Ma nelle aree in cui la legge non impone l’inclusione delle donne, la vita pubblica italiana rimane dominata dagli uomini. Le donne CEO – o anche CFO – nelle grandi aziende italiane sono rare. Nessuna donna è stata caporedattrice di uno dei giornali più influenti in Italia.
I premi prestigiosi vengono ancora assegnati da giurie esclusivamente maschili o da giurie che comprendono solo una o due donne.
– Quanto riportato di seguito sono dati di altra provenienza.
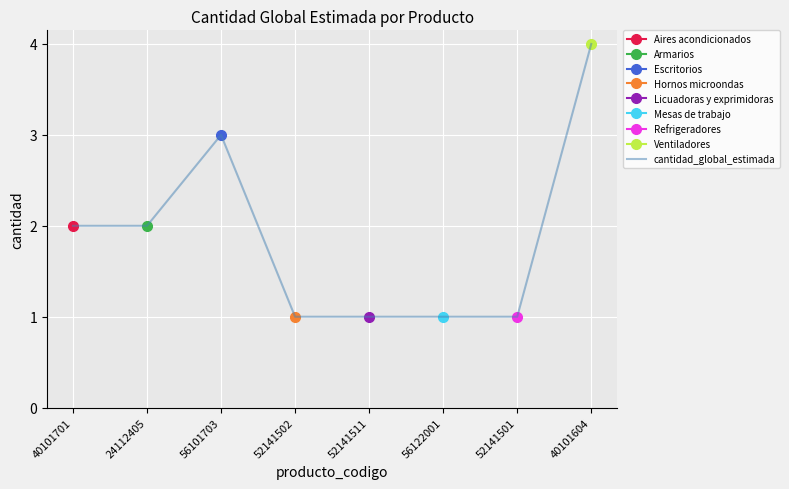

Which label corresponds to the smallest value in the chart?

52141502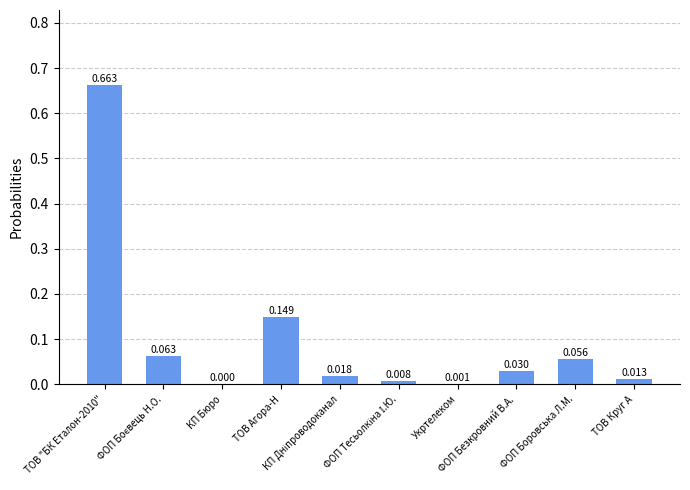

The chart shows a value of 0.0 at КП Дніпроводоканал. True or false?

False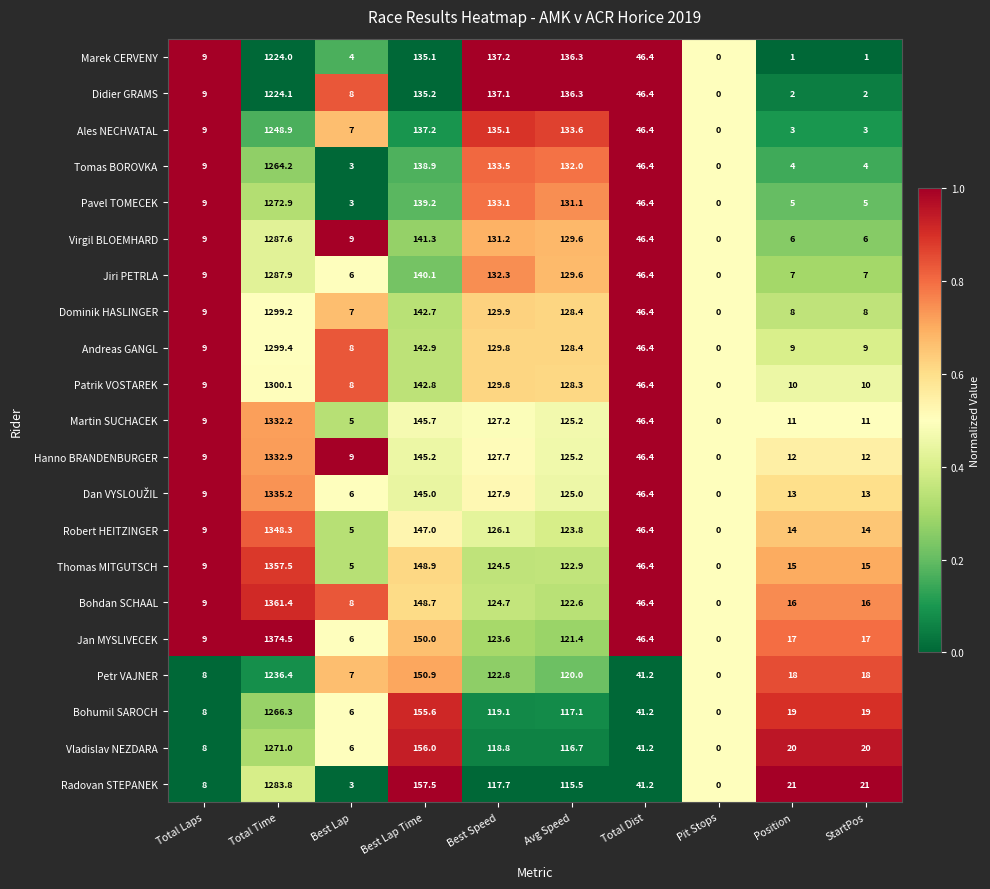

Which series has the largest range (max minus min)?

Jan MYSLIVECEK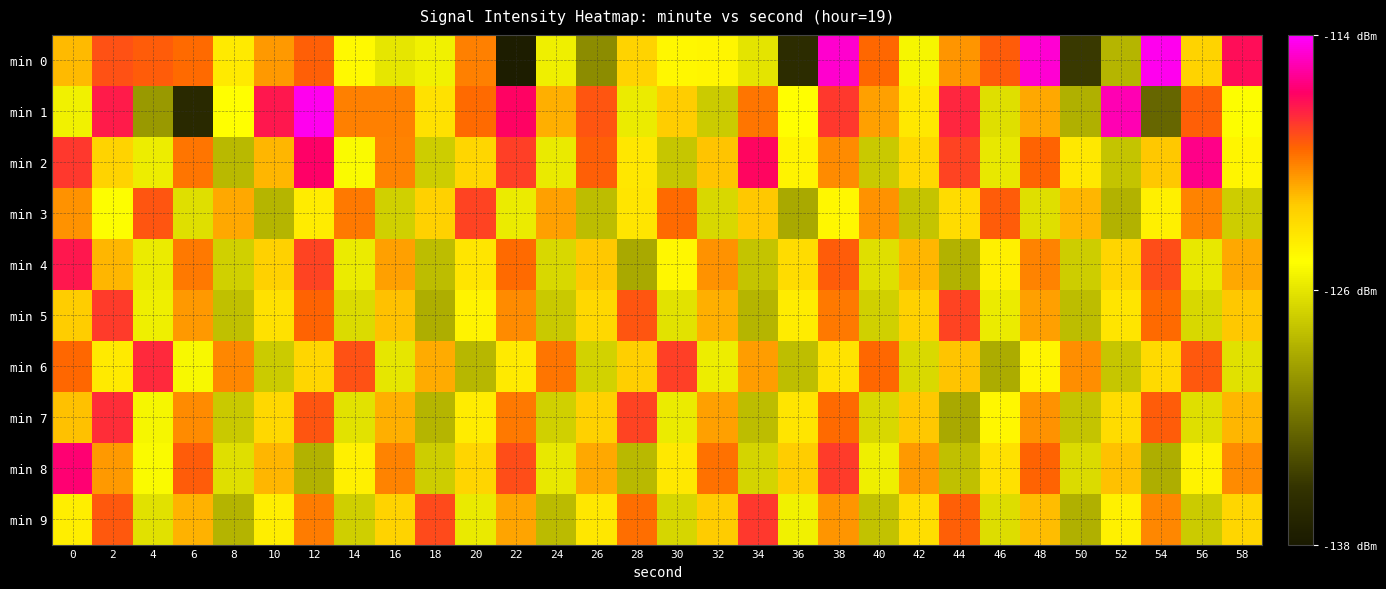

At 32, list the series in order from largest to smallest.

min 8, min 4, min 7, min 5, min 2, min 9, min 0, min 6, min 3, min 1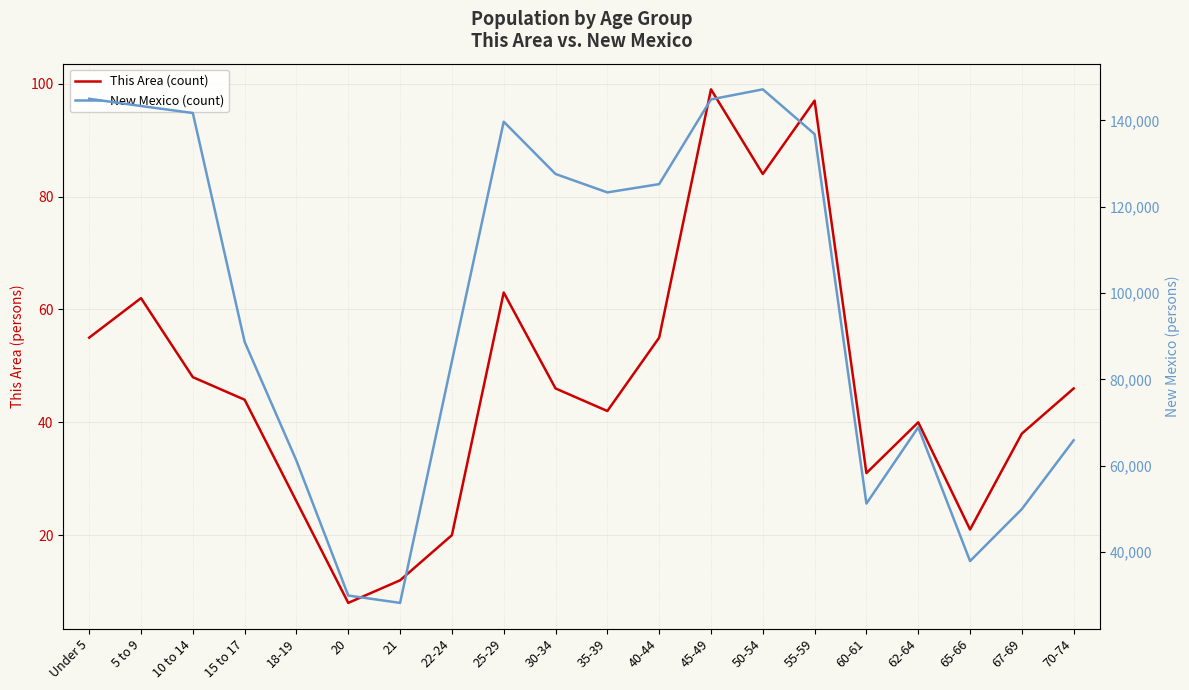

What position from the right is 21?

14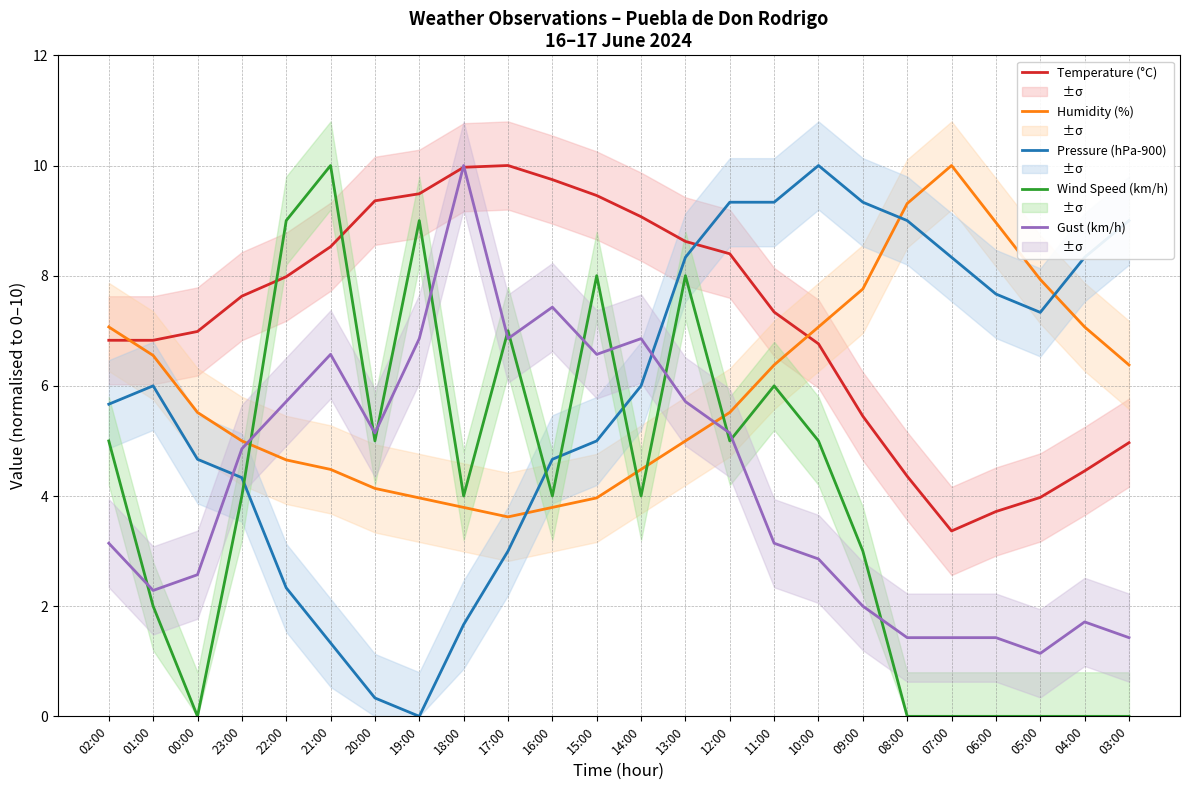

At how many categories does at least one series exceed 8?

19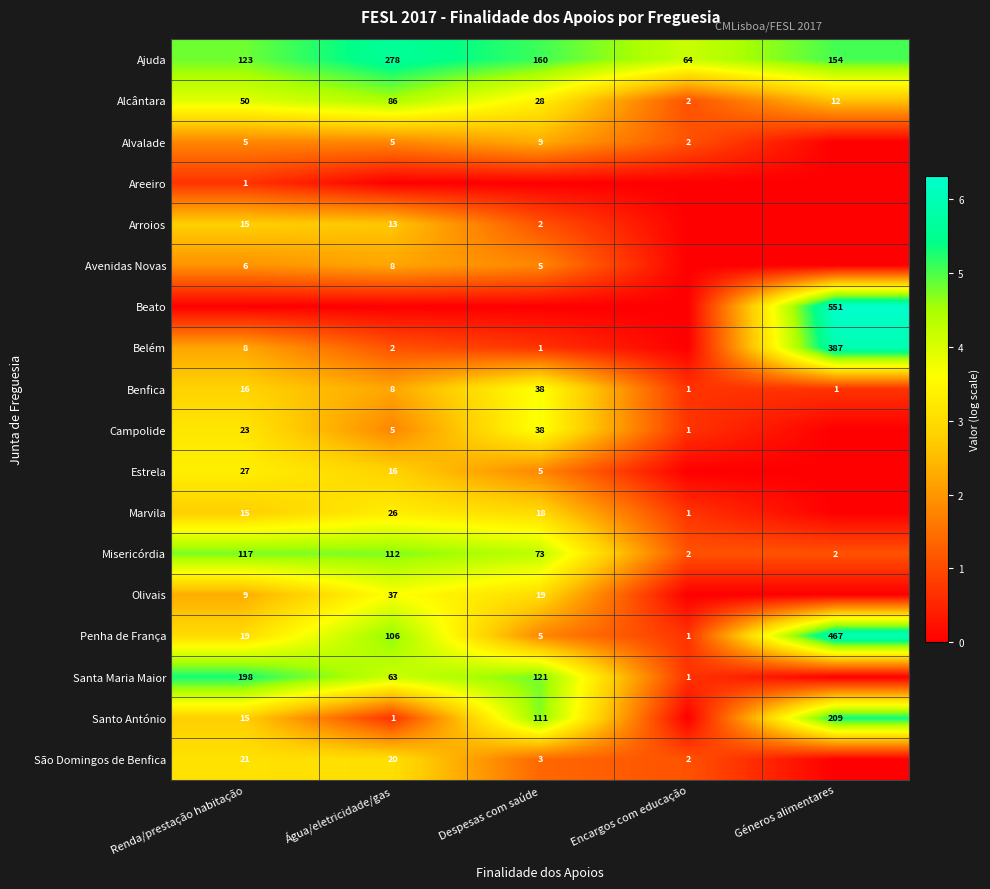

What is the sum of all Ajuda values?

779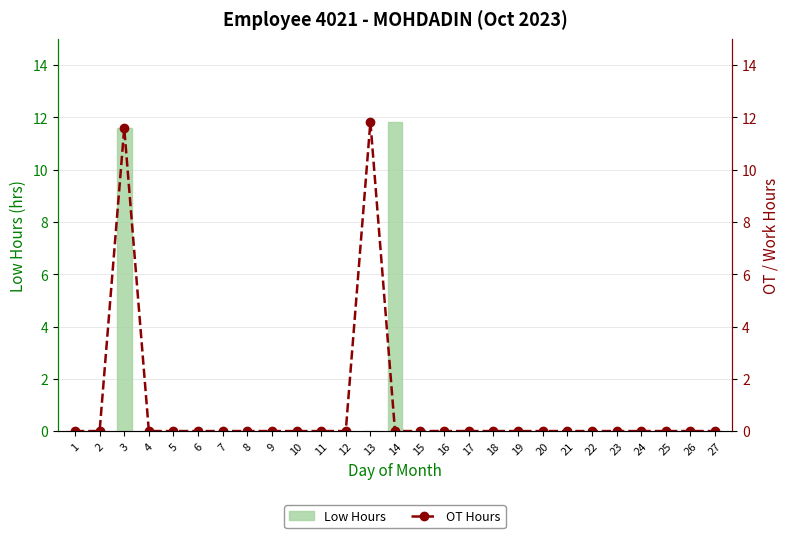

Where is OT Hours nearest to the value 5?

1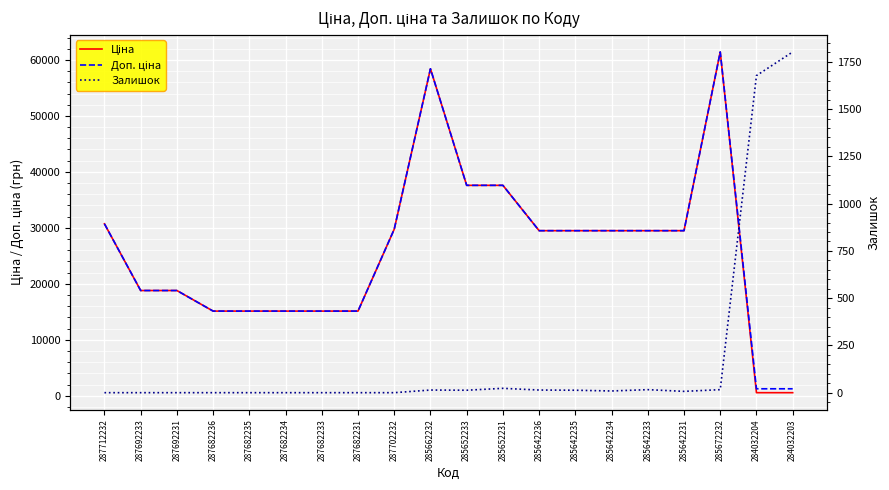

Does the chart display data point markers on the line(s)?

No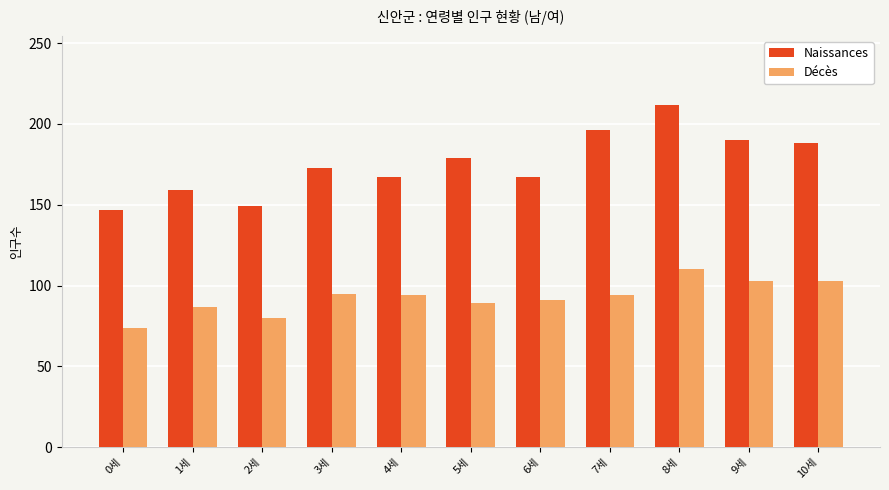

At which label does Décès first exceed 94?

3세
I panel esclusivamente maschili sono ancora comuni alle conferenze, anche se spesso moderati da bellissime personalità televisive femminili.
In questo contesto, i tentativi di ridurre la presenza delle donne nel consiglio di amministrazione del CdP – attraverso il quale il governo esercita influenza sulle maggiori aziende italiane – hanno sollevato il timore che il governo Meloni stia tornando ai tradizionali modi patriarcali italiani.
“Abbiamo fatto progressi ma non possono mai essere dati per scontati: c’è sempre il rischio di regressione”, ha affermato Paola Profeta, preside di Diversità, inclusione e sostenibilità dell’Università Bocconi di Milano.
“Avevamo l’idea che se avessimo fissato le quote, la gente si sarebbe abituata a noi e nessuno avrebbe cercato di tornare all’equilibrio precedente. Ma non è così”, ha aggiunto Profeta.
Alla fine è stato raggiunto un compromesso. Il consiglio di amministrazione del Partito socialdemocratico è stato ampliato da nove a undici membri, consentendo alla coalizione di destra di assegnare ai suoi candidati uomini preferiti posizioni nel consiglio pur rispettando la quota del 40% per le donne.
Ma questo episodio ha lasciato un’amara vita nell’aldilà, prova per molti che le quote per le donne sono ancora necessarie.
“Nessuno vuole le quote”, ha detto Azzurra Rinaldi, direttrice della Scuola di Economia di Genere dell’Università Sapienza di Roma.
“Le donne vogliono assumere perché sono brave professioniste. Ma tutti i dati ci mostrano la stessa cosa: quando non ci sono quote, il processo di transizione richiede più tempo. È solo il patriarcato a proteggersi”.